Woodcrest update, day N+1

By joe

November 1, 2006 - 3 minutes read - 498 words

So we have had a woodcrest in house for a while now. When we have time we beat on it, we ran codes on it. My impressions are now well formed, and I understand where it makes sense as a platform, and where the competitive technologies make sense. This is not from marketing documents, but from real world testing.

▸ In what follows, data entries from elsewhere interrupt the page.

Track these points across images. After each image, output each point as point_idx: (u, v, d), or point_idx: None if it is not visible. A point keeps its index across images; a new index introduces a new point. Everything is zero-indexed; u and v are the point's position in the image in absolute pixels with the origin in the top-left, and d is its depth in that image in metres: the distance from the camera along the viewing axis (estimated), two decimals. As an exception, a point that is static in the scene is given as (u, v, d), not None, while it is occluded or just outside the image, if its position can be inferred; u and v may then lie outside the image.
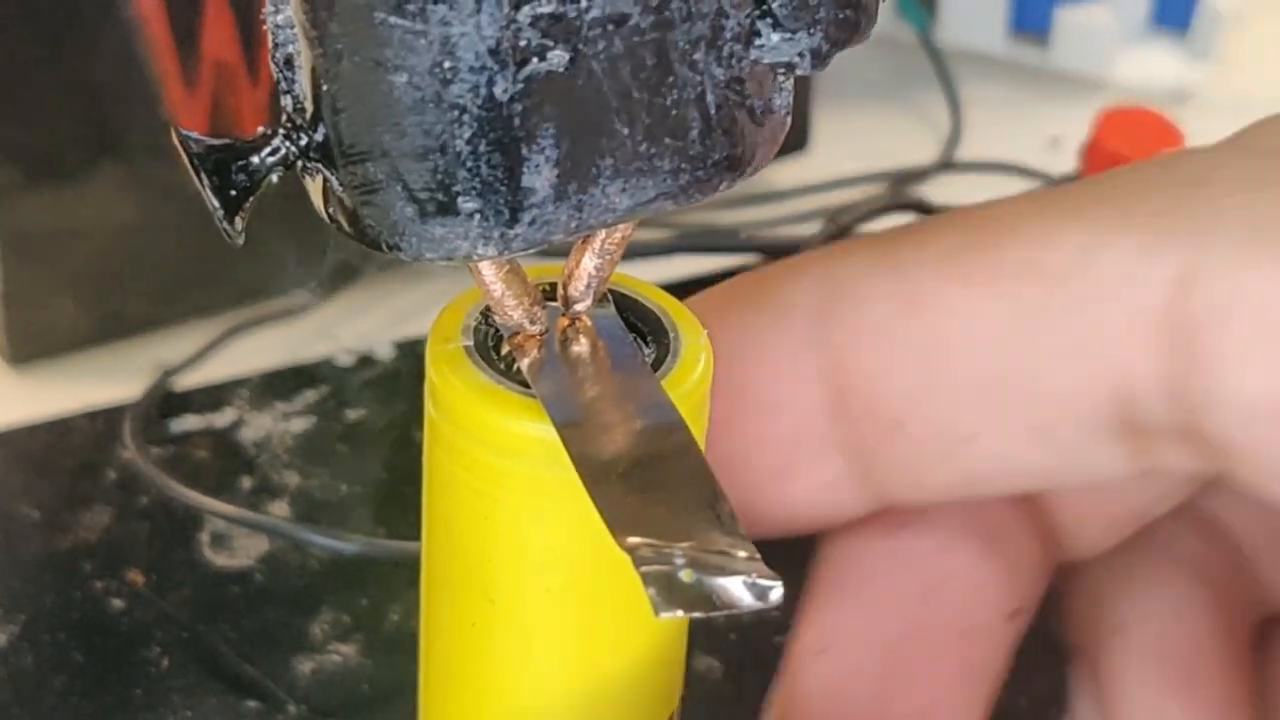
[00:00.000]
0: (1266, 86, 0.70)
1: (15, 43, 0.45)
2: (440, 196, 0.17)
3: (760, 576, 0.17)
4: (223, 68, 0.48)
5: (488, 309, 0.20)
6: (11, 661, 0.39)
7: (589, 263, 0.20)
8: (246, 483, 0.44)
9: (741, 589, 0.17)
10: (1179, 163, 0.20)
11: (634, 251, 0.53)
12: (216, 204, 0.18)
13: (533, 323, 0.20)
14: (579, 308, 0.20)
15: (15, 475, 0.44)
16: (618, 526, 0.17)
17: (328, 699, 0.38)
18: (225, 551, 0.42)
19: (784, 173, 0.61)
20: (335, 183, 0.18)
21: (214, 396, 0.47)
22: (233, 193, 0.18)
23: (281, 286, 0.52)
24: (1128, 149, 0.54)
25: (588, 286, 0.20)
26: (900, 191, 0.60)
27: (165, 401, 0.47)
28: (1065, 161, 0.58)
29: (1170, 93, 0.67)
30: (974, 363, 0.20)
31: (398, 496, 0.43)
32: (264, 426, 0.46)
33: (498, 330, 0.20)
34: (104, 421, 0.46)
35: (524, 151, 0.17)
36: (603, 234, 0.20)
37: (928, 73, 0.67)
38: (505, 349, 0.20)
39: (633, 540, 0.17)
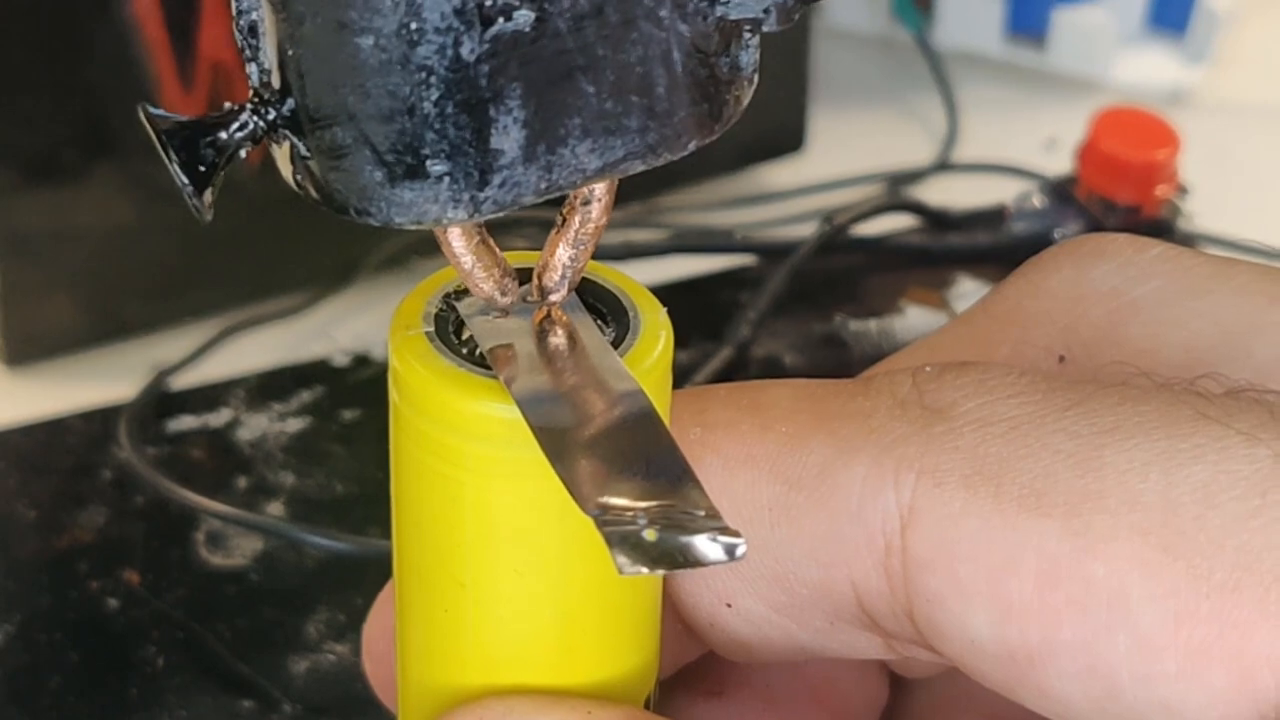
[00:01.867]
0: (1262, 88, 0.70)
1: (12, 44, 0.45)
2: (409, 159, 0.17)
3: (723, 534, 0.17)
4: (220, 68, 0.48)
5: (448, 295, 0.20)
6: (8, 661, 0.39)
7: (564, 253, 0.20)
8: (242, 483, 0.44)
9: (707, 544, 0.17)
10: (930, 388, 0.21)
11: (630, 252, 0.53)
12: (185, 180, 0.18)
13: (504, 294, 0.20)
14: (554, 298, 0.20)
15: (11, 475, 0.44)
16: (581, 494, 0.18)
17: (322, 698, 0.38)
18: (221, 551, 0.42)
19: (780, 173, 0.61)
20: (302, 149, 0.18)
21: (210, 397, 0.47)
22: (201, 169, 0.18)
23: (278, 287, 0.52)
24: (1123, 150, 0.54)
25: (562, 277, 0.20)
26: (897, 192, 0.60)
27: (161, 402, 0.47)
28: (1061, 162, 0.58)
29: (1166, 94, 0.67)
30: None
31: (393, 496, 0.43)
32: (260, 427, 0.46)
33: (459, 316, 0.20)
34: (100, 422, 0.46)
35: (492, 112, 0.17)
36: (576, 223, 0.20)
37: (924, 74, 0.67)
38: (466, 334, 0.20)
39: (596, 503, 0.17)
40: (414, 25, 0.16)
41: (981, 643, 0.20)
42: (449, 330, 0.20)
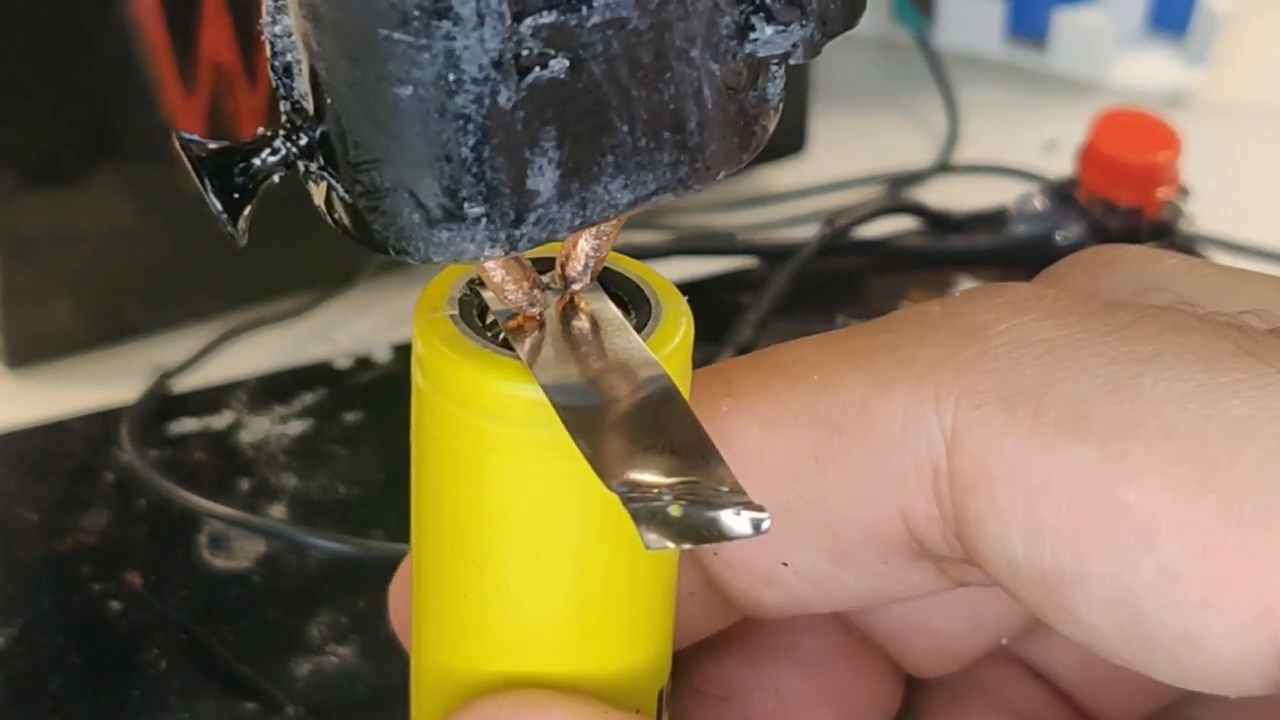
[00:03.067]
0: (1262, 90, 0.70)
1: (14, 46, 0.45)
2: (447, 203, 0.17)
3: (747, 509, 0.17)
4: (221, 70, 0.48)
5: (472, 281, 0.21)
6: (10, 663, 0.39)
7: (586, 244, 0.20)
8: (244, 485, 0.44)
9: (733, 518, 0.17)
10: (962, 311, 0.21)
11: (632, 254, 0.53)
12: (219, 206, 0.18)
13: (531, 305, 0.20)
14: (576, 287, 0.21)
15: (13, 478, 0.44)
16: (606, 470, 0.18)
17: (325, 700, 0.38)
18: (223, 553, 0.42)
19: (782, 175, 0.61)
20: (340, 189, 0.18)
21: (212, 399, 0.47)
22: (235, 195, 0.19)
23: (279, 289, 0.52)
24: (1124, 152, 0.54)
25: (585, 268, 0.20)
26: (897, 194, 0.60)
27: (163, 404, 0.47)
28: (1062, 164, 0.58)
29: (1167, 96, 0.67)
30: (774, 495, 0.21)
31: (395, 499, 0.43)
32: (262, 429, 0.46)
33: (481, 300, 0.20)
34: (102, 424, 0.46)
35: (527, 155, 0.17)
36: None
37: (925, 76, 0.67)
38: (490, 317, 0.20)
39: (621, 480, 0.17)
40: (452, 77, 0.17)
41: (1017, 564, 0.20)
42: (473, 314, 0.20)
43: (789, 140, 0.61)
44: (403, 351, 0.49)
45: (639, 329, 0.20)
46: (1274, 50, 0.73)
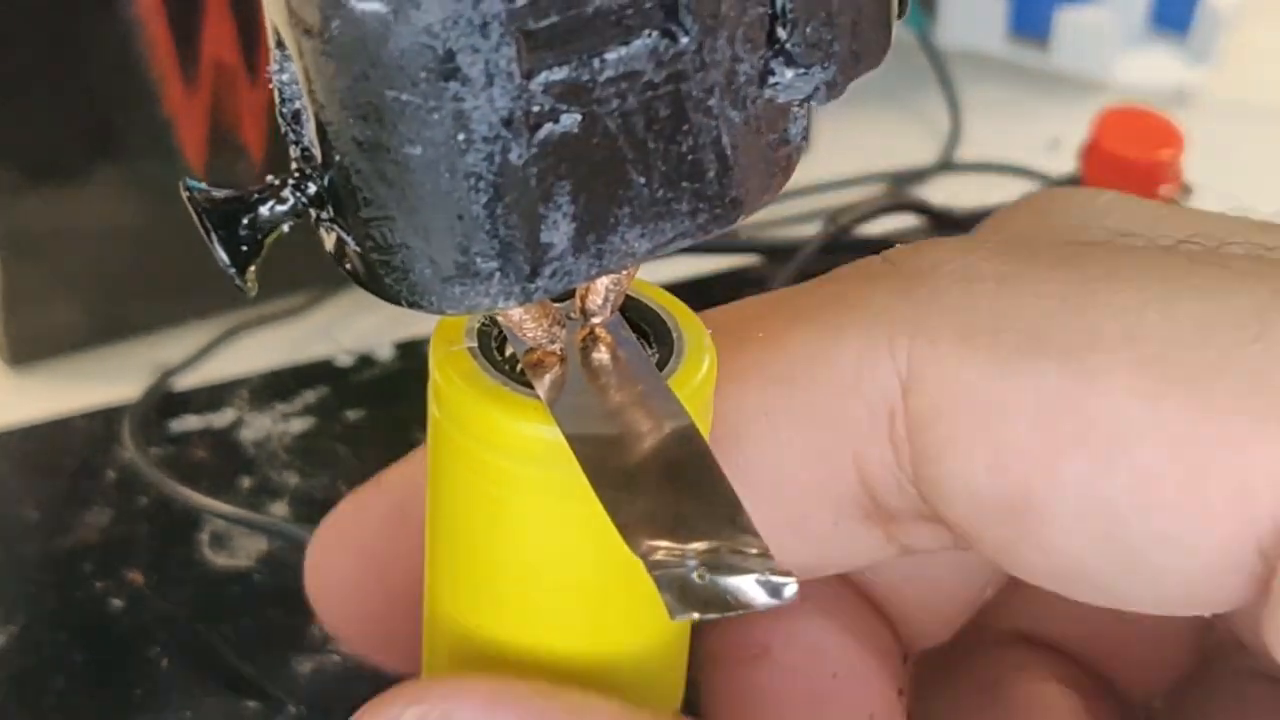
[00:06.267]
0: (1265, 88, 0.70)
1: (14, 44, 0.45)
2: (460, 259, 0.17)
3: (774, 574, 0.17)
4: (222, 68, 0.48)
5: None
6: (12, 661, 0.39)
7: (606, 278, 0.20)
8: (246, 483, 0.44)
9: (756, 588, 0.17)
10: (906, 258, 0.21)
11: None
12: (226, 260, 0.18)
13: (551, 341, 0.20)
14: (596, 320, 0.20)
15: (15, 476, 0.44)
16: (630, 532, 0.17)
17: (326, 699, 0.38)
18: (225, 552, 0.42)
19: (783, 174, 0.61)
20: (351, 241, 0.18)
21: (213, 397, 0.47)
22: (243, 248, 0.18)
23: (281, 287, 0.52)
24: (1127, 150, 0.54)
25: (605, 301, 0.20)
26: (900, 192, 0.60)
27: (165, 402, 0.47)
28: (1065, 162, 0.58)
29: (1170, 94, 0.67)
30: (731, 457, 0.20)
31: (397, 497, 0.43)
32: (263, 427, 0.46)
33: (501, 331, 0.20)
34: (104, 422, 0.46)
35: (541, 210, 0.17)
36: None
37: (927, 74, 0.67)
38: (509, 349, 0.20)
39: (645, 545, 0.17)
40: (462, 136, 0.16)
41: (980, 498, 0.19)
42: (491, 345, 0.20)
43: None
44: (405, 349, 0.49)
45: (661, 363, 0.20)
46: (1277, 48, 0.73)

Woodcrest is basically an AMD64 platform without the IOMMU. The processor architecture includes a much improved SSE engine, a larger shared cache, and theoretically, a larger memory bandwidth than its competitor. Note: we have not (yet) tested the AMD 22xx series, though we will be in short order. This is the directly competitive platform. Our tests of a 5150 are relative to an Opteron 275, which is more than 1.5 years old as a platform. Not apples to oranges. Relative to the Opteron 275, the Woodcrest 5160 is slower in about 30% of the cases and codes, about even with another 30%, and faster in the remaining 40%. Its that last batch that is interesting. Of that 40%, about 3/4 it appears to be a cache size issue as increasing processor speed has minimal impact upon performance. About 1/4 appear to be due to the better internal SSE engine. In that 1/4 case, the performance gain is modest, its that 3/4 that is quite interesting. When you get lots of stuff fitting into cache, you can achieve much higher overall apparant performance. In fact, the trick of superlinear speedup is tied directly to how to get your working set from operating mostly in RAM at 1 CPU to operating mostly in cache at N cpus. More cache helps most programs that have regular memory access patterns that map well into a cache architecture. An FFT butterfly is “regular” but very cache unfriendly. Our testing shows that Woodcrest makes a good Opteron, and in a few specific code cases, a better Opteron than opteron, but …. there are some “gotchas”. Memory bandwidth, and memory bandwidth bound codes operating out of RAM appear to not fare as well on Woodcrest as they do on Opteron. That is, the much vaunted 21 GB/s memory bandwidth, as reported widely by misty-eyed “independent” press isn’t actually realized. The best we could do is about 7.2 GB/s. This shows up in memory bandwidth limited codes. Faster cores and faster SSE engines don’t matter one bit if you can’t get the data to the engines faster. Intel really needs to look more closely at the Opteron NUMA design, it is very good for memory bandwidth bound code. Obviously we need to test the Opteron 2218 as well (in our lab, awaiting a replacement motherboard, long painful story). Will do this soon. Regardless, Intel has an impressive chip here. We are working on some very nice code refactoring that will try to exploit the heck out of that SSE pipeline. If you see me at SC, feel free to ask about it if you interested in informatics.